What can I do to speed things up? I don't care about data integrity, error checking, or network congestion. I'm cool with blindly sending/receiving and assuming it worked. It just needs to be as fast as conceivably possible on 10/100 ethernet. The network will consist of a PC, PLC, and touchscreen.

EDIT: attached python files if anybody is interested. The two original python 2 files and my converted Python 3 file. rename to .py
There are many variables to consider with this.

First you need a reliable, objective way to measure the data transfer performance, if you do that informally, crudely you'll have problems, you'll not be able to compare implementations objectively.

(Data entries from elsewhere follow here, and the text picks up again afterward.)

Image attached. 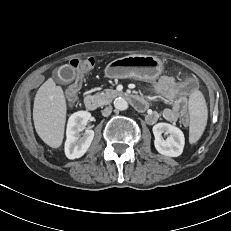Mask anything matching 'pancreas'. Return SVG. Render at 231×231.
Instances as JSON below:
<instances>
[{"label":"pancreas","instance_id":"obj_1","mask_svg":"<svg viewBox=\"0 0 231 231\" xmlns=\"http://www.w3.org/2000/svg\"><path fill=\"white\" fill-rule=\"evenodd\" d=\"M117 95V92L114 90H105L104 92L97 93L95 95L96 100L99 105H106L112 101V98Z\"/></svg>","mask_w":231,"mask_h":231}]
</instances>
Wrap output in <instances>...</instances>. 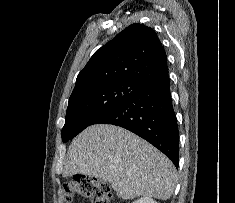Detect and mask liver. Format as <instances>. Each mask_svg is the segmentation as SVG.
Here are the masks:
<instances>
[{
  "mask_svg": "<svg viewBox=\"0 0 235 203\" xmlns=\"http://www.w3.org/2000/svg\"><path fill=\"white\" fill-rule=\"evenodd\" d=\"M83 174L107 181L119 198L167 200L177 178L172 162L136 134L119 126L95 124L69 146L63 175Z\"/></svg>",
  "mask_w": 235,
  "mask_h": 203,
  "instance_id": "1",
  "label": "liver"
}]
</instances>
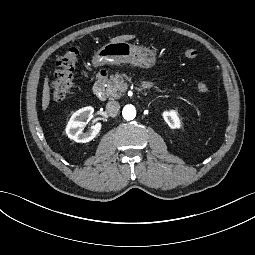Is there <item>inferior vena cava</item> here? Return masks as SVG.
Returning <instances> with one entry per match:
<instances>
[{
	"mask_svg": "<svg viewBox=\"0 0 255 255\" xmlns=\"http://www.w3.org/2000/svg\"><path fill=\"white\" fill-rule=\"evenodd\" d=\"M106 109L111 117H115L119 112L120 104L117 101H109Z\"/></svg>",
	"mask_w": 255,
	"mask_h": 255,
	"instance_id": "obj_1",
	"label": "inferior vena cava"
}]
</instances>
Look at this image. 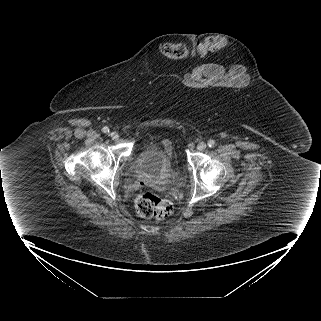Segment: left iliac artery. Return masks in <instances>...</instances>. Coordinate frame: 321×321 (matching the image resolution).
Here are the masks:
<instances>
[{
    "instance_id": "44dca946",
    "label": "left iliac artery",
    "mask_w": 321,
    "mask_h": 321,
    "mask_svg": "<svg viewBox=\"0 0 321 321\" xmlns=\"http://www.w3.org/2000/svg\"><path fill=\"white\" fill-rule=\"evenodd\" d=\"M207 145H208V147H214L215 146V141L214 140H209L208 142H207Z\"/></svg>"
}]
</instances>
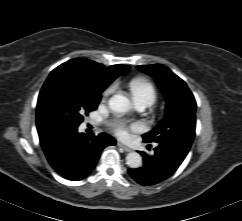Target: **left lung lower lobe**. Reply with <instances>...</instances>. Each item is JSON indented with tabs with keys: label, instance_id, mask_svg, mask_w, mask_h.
Instances as JSON below:
<instances>
[{
	"label": "left lung lower lobe",
	"instance_id": "left-lung-lower-lobe-1",
	"mask_svg": "<svg viewBox=\"0 0 242 221\" xmlns=\"http://www.w3.org/2000/svg\"><path fill=\"white\" fill-rule=\"evenodd\" d=\"M190 148L174 142L158 143L154 154L140 152L144 164L137 169H129V175L141 185H154L170 177L181 165Z\"/></svg>",
	"mask_w": 242,
	"mask_h": 221
}]
</instances>
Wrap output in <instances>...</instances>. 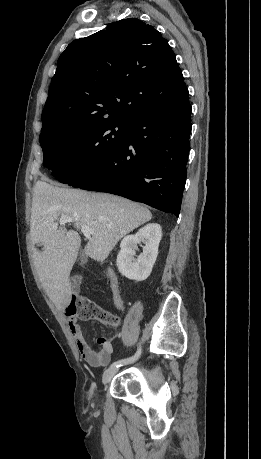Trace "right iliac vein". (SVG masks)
Wrapping results in <instances>:
<instances>
[{"instance_id":"63e3f726","label":"right iliac vein","mask_w":261,"mask_h":459,"mask_svg":"<svg viewBox=\"0 0 261 459\" xmlns=\"http://www.w3.org/2000/svg\"><path fill=\"white\" fill-rule=\"evenodd\" d=\"M117 372H118V368H116V367H112V368L107 369L103 373L102 383L103 384H107Z\"/></svg>"}]
</instances>
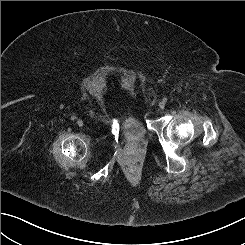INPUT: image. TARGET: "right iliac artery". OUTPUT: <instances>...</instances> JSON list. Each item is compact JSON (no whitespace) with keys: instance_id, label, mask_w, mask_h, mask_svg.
I'll list each match as a JSON object with an SVG mask.
<instances>
[{"instance_id":"82829eb1","label":"right iliac artery","mask_w":245,"mask_h":245,"mask_svg":"<svg viewBox=\"0 0 245 245\" xmlns=\"http://www.w3.org/2000/svg\"><path fill=\"white\" fill-rule=\"evenodd\" d=\"M76 119V117L73 115L71 116V120L74 121Z\"/></svg>"}]
</instances>
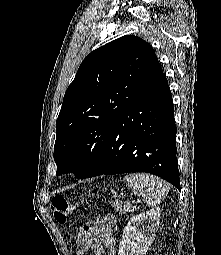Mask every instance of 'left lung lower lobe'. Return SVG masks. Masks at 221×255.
I'll return each mask as SVG.
<instances>
[{
    "label": "left lung lower lobe",
    "mask_w": 221,
    "mask_h": 255,
    "mask_svg": "<svg viewBox=\"0 0 221 255\" xmlns=\"http://www.w3.org/2000/svg\"><path fill=\"white\" fill-rule=\"evenodd\" d=\"M172 96L162 72L115 121L106 144L80 179L147 172L180 190Z\"/></svg>",
    "instance_id": "obj_1"
}]
</instances>
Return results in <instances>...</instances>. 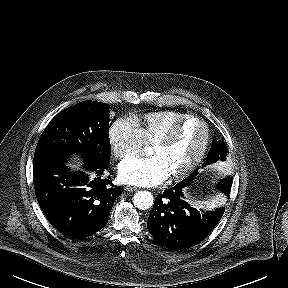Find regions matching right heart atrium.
<instances>
[{"label":"right heart atrium","mask_w":288,"mask_h":288,"mask_svg":"<svg viewBox=\"0 0 288 288\" xmlns=\"http://www.w3.org/2000/svg\"><path fill=\"white\" fill-rule=\"evenodd\" d=\"M109 144L113 156L123 159L137 155L145 141L132 118H122L116 120L108 132Z\"/></svg>","instance_id":"right-heart-atrium-1"}]
</instances>
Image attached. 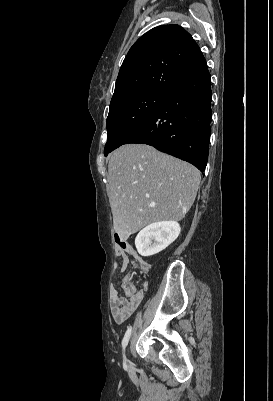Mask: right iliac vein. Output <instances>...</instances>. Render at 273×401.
I'll use <instances>...</instances> for the list:
<instances>
[{"instance_id": "63e3f726", "label": "right iliac vein", "mask_w": 273, "mask_h": 401, "mask_svg": "<svg viewBox=\"0 0 273 401\" xmlns=\"http://www.w3.org/2000/svg\"><path fill=\"white\" fill-rule=\"evenodd\" d=\"M129 364V368L131 369V364L130 363H128Z\"/></svg>"}]
</instances>
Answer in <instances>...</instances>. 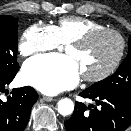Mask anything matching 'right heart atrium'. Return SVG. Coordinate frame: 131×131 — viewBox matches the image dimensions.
Segmentation results:
<instances>
[{
	"label": "right heart atrium",
	"mask_w": 131,
	"mask_h": 131,
	"mask_svg": "<svg viewBox=\"0 0 131 131\" xmlns=\"http://www.w3.org/2000/svg\"><path fill=\"white\" fill-rule=\"evenodd\" d=\"M60 45L53 26L34 23L23 32L18 50L22 56L55 49Z\"/></svg>",
	"instance_id": "1"
}]
</instances>
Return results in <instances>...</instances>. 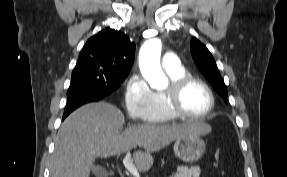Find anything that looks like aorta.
I'll return each instance as SVG.
<instances>
[{
    "label": "aorta",
    "mask_w": 287,
    "mask_h": 177,
    "mask_svg": "<svg viewBox=\"0 0 287 177\" xmlns=\"http://www.w3.org/2000/svg\"><path fill=\"white\" fill-rule=\"evenodd\" d=\"M162 44L154 38L146 41L140 49L139 67L143 77L152 89H164L168 80L160 66Z\"/></svg>",
    "instance_id": "obj_1"
}]
</instances>
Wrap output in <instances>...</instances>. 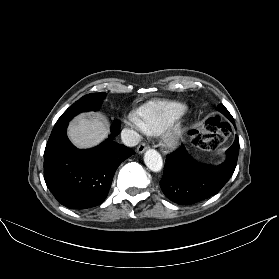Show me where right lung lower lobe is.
Returning a JSON list of instances; mask_svg holds the SVG:
<instances>
[{
    "label": "right lung lower lobe",
    "mask_w": 279,
    "mask_h": 279,
    "mask_svg": "<svg viewBox=\"0 0 279 279\" xmlns=\"http://www.w3.org/2000/svg\"><path fill=\"white\" fill-rule=\"evenodd\" d=\"M68 122L55 124L46 145L45 182L56 200L67 208H91L105 200L116 169L135 152L112 140L119 133V122L100 146L77 149L67 137Z\"/></svg>",
    "instance_id": "right-lung-lower-lobe-1"
}]
</instances>
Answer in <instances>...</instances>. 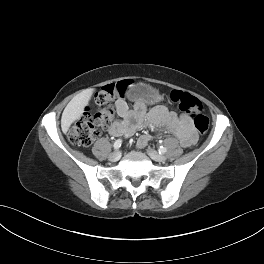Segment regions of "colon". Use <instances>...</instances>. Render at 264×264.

Language performance is vital of course, Python is interpreted so I'd be concerned about the choice of Python.

I've designed very high performance server communications for the Windows OS, I've spent lots of hours measuring and profiling and improving performance but on Windows.

Now on Windows the number of IO writes is a big factor in CPU usage, for example doing a small number of writes with very large packets uses much less CPU than a large number of writes with small packets - testing this with say 100 Mbytes of data will reveal this.

So this observation led to the design of a store-and-forward mechanism with an age counter, the app would "send" data but it would be accumulated in a store-and-forward ring buffer then if the buffer became full or the age timer expired, the entire buffer was sent in a single write operation.

I'm only mentioning this to give you some idea about the kinds of things involved, on other machines, MCU boards and so on, I have no idea what kinds of issues play a role, but until you know that you're going to be struggling.
 

Thread Starter

strantor

Joined Oct 3, 2010
6,782
Thread is 6 years old. I did end up getting it to work. I don't remember what the problem or the solution was.